#### Problem description:
Rewrite the text lines from the rows below as a JSON list of strings, one string per line, with blank lines dropped. Leave the pictures out of the answer.
.....
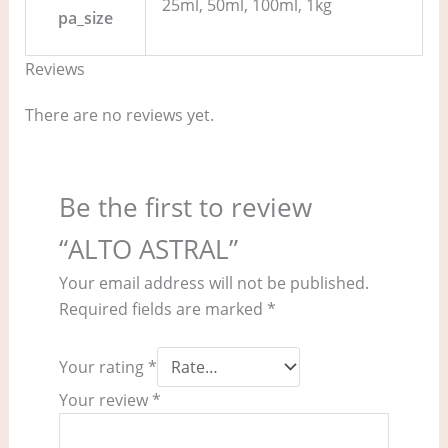
25ml, 50ml, 100ml, 1kg
pa_size
Reviews
There are no reviews yet.
Be the first to review
“ALTO ASTRAL”
Your email address will not be published.
Required fields are marked
*
Your rating
*
Your review
*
.....
#### Result of the exercise:
[
  "25ml, 50ml, 100ml, 1kg",
  "pa_size",
  "Reviews",
  "There are no reviews yet.",
  "Be the first to review",
  "“ALTO ASTRAL”",
  "Your email address will not be published.",
  "Required fields are marked",
  "*",
  "Your rating",
  "*",
  "Your review",
  "*"
]